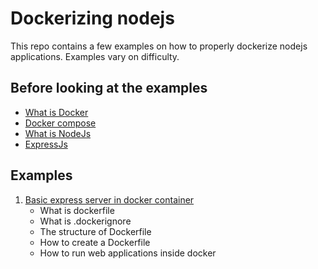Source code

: # Dockerizing nodejs

This repo contains a few examples on how to properly dockerize 
nodejs applications. Examples vary on difficulty.

## Before looking at the examples
* [What is Docker](https://docs.docker.com/get-started/overview/)
* [Docker compose](https://docs.docker.com/get-started/08_using_compose/#:~:text=Docker%20Compose%20is%20a%20tool,or%20tear%20it%20all%20down.)
* [What is NodeJs](https://nodejs.org/en/about/)
* [ExpressJs](https://expressjs.com/)

## Examples
1. [Basic express server in docker container](https://github.com/KonstantinBelenko/Dockerizing-Node/tree/main/app)
    * What is dockerfile
    * What is .dockerignore
    * The structure of Dockerfile
    * How to create a Dockerfile
    * How to run web applications inside docker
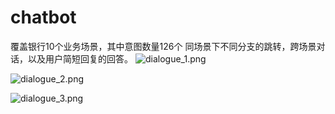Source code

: # chatbot
覆盖银行10个业务场景，其中意图数量126个
同场景下不同分支的跳转，跨场景对话，以及用户简短回复的回答。
![dialogue_1.png](https://s2.loli.net/2022/03/13/PNugqQizdGBH8Ey.png)

![dialogue_2.png](https://s2.loli.net/2022/03/13/T7YGWelnCajqBzI.png)

![dialogue_3.png](https://s2.loli.net/2022/03/13/aCXpZ5Mkcb1qeRr.png)

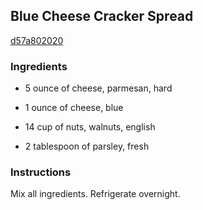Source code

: ## Blue Cheese Cracker Spread

[d57a802020](http://www.food.com/recipe/blue-cheese-cracker-spread-226782)

### Ingredients

 - 5 ounce of cheese, parmesan, hard

 - 1 ounce of cheese, blue

 - 14 cup of nuts, walnuts, english

 - 2 tablespoon of parsley, fresh

### Instructions

Mix all ingredients. Refrigerate overnight.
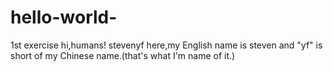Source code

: # hello-world-
1st exercise
hi,humans!
stevenyf here,my English name is steven and "yf" is short of my Chinese name.(that's what I'm name of it.)
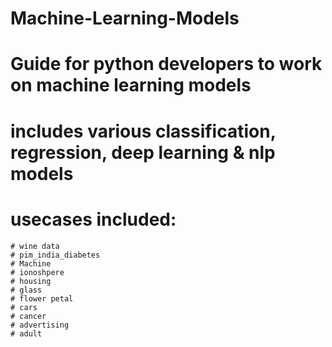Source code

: # Machine-Learning-Models
# Guide for python developers to work on machine learning models
# includes various classification, regression, deep learning & nlp models
# usecases included:
	# wine data
	# pim_india_diabetes
	# Machine
	# ionoshpere
	# housing
	# glass
	# flower petal
	# cars
	# cancer
	# advertising
	# adult
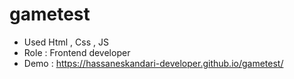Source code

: # gametest
- Used Html , Css , JS
- Role : Frontend developer
- Demo : https://hassaneskandari-developer.github.io/gametest/
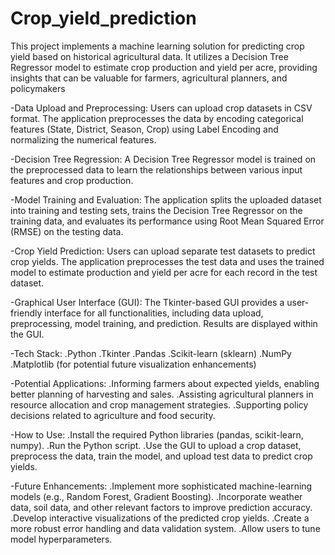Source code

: # Crop_yield_prediction
This project implements a machine learning solution for predicting crop yield based on historical agricultural data. It utilizes a Decision Tree Regressor model to estimate crop production and yield per acre, providing insights that can be valuable for farmers, agricultural planners, and policymakers

-Data Upload and Preprocessing: Users can upload crop datasets in CSV format. The application preprocesses the data by encoding categorical features (State, District, Season, Crop) using Label Encoding and normalizing the numerical features.

-Decision Tree Regression: A Decision Tree Regressor model is trained on the preprocessed data to learn the relationships between various input features and crop production.

-Model Training and Evaluation: The application splits the uploaded dataset into training and testing sets, trains the Decision Tree Regressor on the training data, and evaluates its performance using Root Mean Squared Error (RMSE) on the testing data.

-Crop Yield Prediction: Users can upload separate test datasets to predict crop yields. The application preprocesses the test data and uses the trained model to estimate production and yield per acre for each record in the test dataset.

-Graphical User Interface (GUI): The Tkinter-based GUI provides a user-friendly interface for all functionalities, including data upload, preprocessing, model training, and prediction. Results are displayed within the GUI.

-Tech Stack:
.Python
.Tkinter
.Pandas
.Scikit-learn (sklearn)
.NumPy
.Matplotlib (for potential future visualization enhancements)

-Potential Applications:
.Informing farmers about expected yields, enabling better planning of harvesting and sales.
.Assisting agricultural planners in resource allocation and crop management strategies.
.Supporting policy decisions related to agriculture and food security.

-How to Use:
.Install the required Python libraries (pandas, scikit-learn, numpy).
.Run the Python script.
.Use the GUI to upload a crop dataset, preprocess the data, train the model, and upload test data to predict crop yields.

-Future Enhancements:
.Implement more sophisticated machine-learning models (e.g., Random Forest, Gradient Boosting).
.Incorporate weather data, soil data, and other relevant factors to improve prediction accuracy.
.Develop interactive visualizations of the predicted crop yields.
.Create a more robust error handling and data validation system.
.Allow users to tune model hyperparameters.
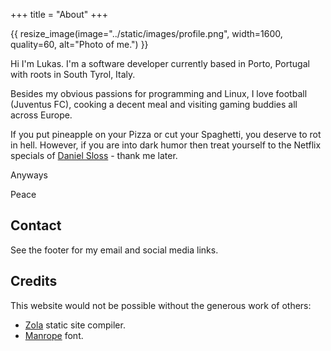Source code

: +++
title = "About"
+++

{{ resize_image(image="../static/images/profile.png", width=1600, quality=60, alt="Photo of me.") }}

Hi I'm Lukas. I'm a software developer currently based in Porto, Portugal with roots in South Tyrol, Italy.

Besides my obvious passions for programming and Linux, I love football (Juventus FC), cooking a decent meal and visiting gaming buddies all across Europe.

If you put pineapple on your Pizza or cut your Spaghetti, you deserve to rot in hell. However, if you are into dark humor then treat yourself to the Netflix specials of [Daniel Sloss](https://www.netflix.com/title/80223685) - thank me later.

Anyways

Peace

## Contact

See the footer for my email and social media links.

## Credits

This website would not be possible without the generous work of others:

* [Zola](https://www.getzola.org/) static site compiler.
* [Manrope](https://manropefont.com/) font.
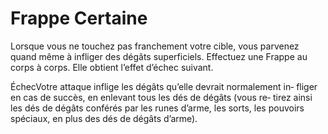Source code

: # Frappe Certaine

<p>Lorsque vous ne touchez pas franchement votre cible, vous parvenez quand même à infliger des dégâts superficiels. Effectuez une Frappe au corps à corps. Elle obtient l’effet d’échec suivant.</p>
<p><stong>Échec</stong>Votre attaque inflige les dégâts qu’elle devrait normalement in‑ fliger en cas de succès, en enlevant tous les dés de dégâts (vous re‑ tirez ainsi les dés de dégâts conférés par les runes d’arme, les sorts, les pouvoirs spéciaux, en plus des dés de dégâts d’arme).</p>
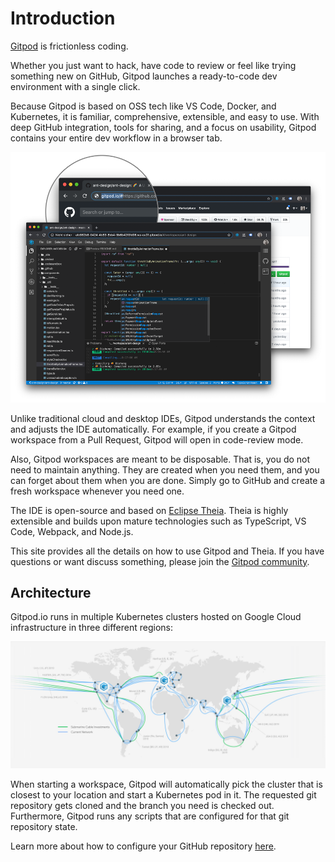 # Introduction

[Gitpod](https://www.gitpod.io) is frictionless coding.

Whether you just want to hack, have code to review or feel like trying something new on
GitHub, Gitpod launches a ready-to-code dev environment with a single click.

Because Gitpod is based on OSS tech like VS Code, Docker, and Kubernetes, it is familiar,
comprehensive, extensible, and easy to use. With deep GitHub integration, tools for
sharing, and a focus on usability, Gitpod contains your entire dev workflow in a
browser tab.

![gitpod-prefix](./images/prefix-lense.png)

Unlike traditional cloud and desktop IDEs, Gitpod understands the context and adjusts the
IDE automatically. For example, if you create a Gitpod workspace from a Pull Request,
Gitpod will open in code-review mode.

Also, Gitpod workspaces are meant to be disposable. That is, you do not need to maintain anything.
They are created when you need them, and you can forget about them when you are done. Simply go to
GitHub and create a fresh workspace whenever you need one.

The IDE is open-source and based on [Eclipse Theia](/docs/ide/). Theia is highly extensible and
builds upon mature technologies such as TypeScript, VS Code, Webpack, and Node.js.

This site provides all the details on how to use Gitpod and Theia. If you have questions
or want discuss something, please join the
<a href="https://community.gitpod.io/" target="_blank">Gitpod community</a>.
## Architecture

Gitpod.io runs in multiple Kubernetes clusters hosted on Google Cloud infrastructure in three different regions:

![Gitpod Cluster Map](./images/gitpod-clusters.jpg)

When starting a workspace, Gitpod will automatically pick the cluster that is closest to your location and
start a Kubernetes pod in it. The requested git repository gets cloned and the branch you need is checked out.
Furthermore, Gitpod runs any scripts that are configured for that git repository state.

Learn more about how to configure your GitHub repository [here](/docs/configuration/).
■ ■ ■ ■ ■
## Exercise goal:
Repeat the listing word for word, omitting the pictures.

## Task response:
Source code

: # Dockerizing nodejs

This repo contains a few examples on how to properly dockerize 
nodejs applications. Examples vary on difficulty.

## Before looking at the examples
* [What is Docker](https://docs.docker.com/get-started/overview/)
* [Docker compose](https://docs.docker.com/get-started/08_using_compose/#:~:text=Docker%20Compose%20is%20a%20tool,or%20tear%20it%20all%20down.)
* [What is NodeJs](https://nodejs.org/en/about/)
* [ExpressJs](https://expressjs.com/)

## Examples
1. [Basic express server in docker container](https://github.com/KonstantinBelenko/Dockerizing-Node/tree/main/app)
    * What is dockerfile
    * What is .dockerignore
    * The structure of Dockerfile
    * How to create a Dockerfile
    * How to run web applications inside docker
Source code

: # chatbot
覆盖银行10个业务场景，其中意图数量126个
同场景下不同分支的跳转，跨场景对话，以及用户简短回复的回答。
![dialogue_1.png](https://s2.loli.net/2022/03/13/PNugqQizdGBH8Ey.png)

![dialogue_2.png](https://s2.loli.net/2022/03/13/T7YGWelnCajqBzI.png)

![dialogue_3.png](https://s2.loli.net/2022/03/13/aCXpZ5Mkcb1qeRr.png)

Source code

: ## Blue Cheese Cracker Spread

[d57a802020](http://www.food.com/recipe/blue-cheese-cracker-spread-226782)

### Ingredients

 - 5 ounce of cheese, parmesan, hard

 - 1 ounce of cheese, blue

 - 14 cup of nuts, walnuts, english

 - 2 tablespoon of parsley, fresh

### Instructions

Mix all ingredients. Refrigerate overnight.
Source code

: # hello-world-
1st exercise
hi,humans!
stevenyf here,my English name is steven and "yf" is short of my Chinese name.(that's what I'm name of it.)
Source code

: # Machine-Learning-Models
# Guide for python developers to work on machine learning models
# includes various classification, regression, deep learning & nlp models
# usecases included:
	# wine data
	# pim_india_diabetes
	# Machine
	# ionoshpere
	# housing
	# glass
	# flower petal
	# cars
	# cancer
	# advertising
	# adult
Source code

: # gametest
- Used Html , Css , JS
- Role : Frontend developer
- Demo : https://hassaneskandari-developer.github.io/gametest/
Source code

: # Crop_yield_prediction
This project implements a machine learning solution for predicting crop yield based on historical agricultural data. It utilizes a Decision Tree Regressor model to estimate crop production and yield per acre, providing insights that can be valuable for farmers, agricultural planners, and policymakers

-Data Upload and Preprocessing: Users can upload crop datasets in CSV format. The application preprocesses the data by encoding categorical features (State, District, Season, Crop) using Label Encoding and normalizing the numerical features.

-Decision Tree Regression: A Decision Tree Regressor model is trained on the preprocessed data to learn the relationships between various input features and crop production.

-Model Training and Evaluation: The application splits the uploaded dataset into training and testing sets, trains the Decision Tree Regressor on the training data, and evaluates its performance using Root Mean Squared Error (RMSE) on the testing data.

-Crop Yield Prediction: Users can upload separate test datasets to predict crop yields. The application preprocesses the test data and uses the trained model to estimate production and yield per acre for each record in the test dataset.

-Graphical User Interface (GUI): The Tkinter-based GUI provides a user-friendly interface for all functionalities, including data upload, preprocessing, model training, and prediction. Results are displayed within the GUI.

-Tech Stack:
.Python
.Tkinter
.Pandas
.Scikit-learn (sklearn)
.NumPy
.Matplotlib (for potential future visualization enhancements)

-Potential Applications:
.Informing farmers about expected yields, enabling better planning of harvesting and sales.
.Assisting agricultural planners in resource allocation and crop management strategies.
.Supporting policy decisions related to agriculture and food security.

-How to Use:
.Install the required Python libraries (pandas, scikit-learn, numpy).
.Run the Python script.
.Use the GUI to upload a crop dataset, preprocess the data, train the model, and upload test data to predict crop yields.

-Future Enhancements:
.Implement more sophisticated machine-learning models (e.g., Random Forest, Gradient Boosting).
.Incorporate weather data, soil data, and other relevant factors to improve prediction accuracy.
.Develop interactive visualizations of the predicted crop yields.
.Create a more robust error handling and data validation system.
.Allow users to tune model hyperparameters.
Source code

: +++
title = "About"
+++

{{ resize_image(image="../static/images/profile.png", width=1600, quality=60, alt="Photo of me.") }}

Hi I'm Lukas. I'm a software developer currently based in Porto, Portugal with roots in South Tyrol, Italy.

Besides my obvious passions for programming and Linux, I love football (Juventus FC), cooking a decent meal and visiting gaming buddies all across Europe.

If you put pineapple on your Pizza or cut your Spaghetti, you deserve to rot in hell. However, if you are into dark humor then treat yourself to the Netflix specials of [Daniel Sloss](https://www.netflix.com/title/80223685) - thank me later.

Anyways

Peace

## Contact

See the footer for my email and social media links.

## Credits

This website would not be possible without the generous work of others:

* [Zola](https://www.getzola.org/) static site compiler.
* [Manrope](https://manropefont.com/) font.
Source code

: # Frappe Certaine

<p>Lorsque vous ne touchez pas franchement votre cible, vous parvenez quand même à infliger des dégâts superficiels. Effectuez une Frappe au corps à corps. Elle obtient l’effet d’échec suivant.</p>
<p><stong>Échec</stong>Votre attaque inflige les dégâts qu’elle devrait normalement in‑ fliger en cas de succès, en enlevant tous les dés de dégâts (vous re‑ tirez ainsi les dés de dégâts conférés par les runes d’arme, les sorts, les pouvoirs spéciaux, en plus des dés de dégâts d’arme).</p>
 # Introduction

[Gitpod](https://www.gitpod.io) is frictionless coding.

Whether you just want to hack, have code to review or feel like trying something new on
GitHub, Gitpod launches a ready-to-code dev environment with a single click.

Because Gitpod is based on OSS tech like VS Code, Docker, and Kubernetes, it is familiar,
comprehensive, extensible, and easy to use. With deep GitHub integration, tools for
sharing, and a focus on usability, Gitpod contains your entire dev workflow in a
browser tab.

![gitpod-prefix](./images/prefix-lense.png)

Unlike traditional cloud and desktop IDEs, Gitpod understands the context and adjusts the
IDE automatically. For example, if you create a Gitpod workspace from a Pull Request,
Gitpod will open in code-review mode.

Also, Gitpod workspaces are meant to be disposable. That is, you do not need to maintain anything.
They are created when you need them, and you can forget about them when you are done. Simply go to
GitHub and create a fresh workspace whenever you need one.

The IDE is open-source and based on [Eclipse Theia](/docs/ide/). Theia is highly extensible and
builds upon mature technologies such as TypeScript, VS Code, Webpack, and Node.js.

This site provides all the details on how to use Gitpod and Theia. If you have questions
or want discuss something, please join the
<a href="https://community.gitpod.io/" target="_blank">Gitpod community</a>.
## Architecture

Gitpod.io runs in multiple Kubernetes clusters hosted on Google Cloud infrastructure in three different regions:

![Gitpod Cluster Map](./images/gitpod-clusters.jpg)

When starting a workspace, Gitpod will automatically pick the cluster that is closest to your location and
start a Kubernetes pod in it. The requested git repository gets cloned and the branch you need is checked out.
Furthermore, Gitpod runs any scripts that are configured for that git repository state.

Learn more about how to configure your GitHub repository [here](/docs/configuration/).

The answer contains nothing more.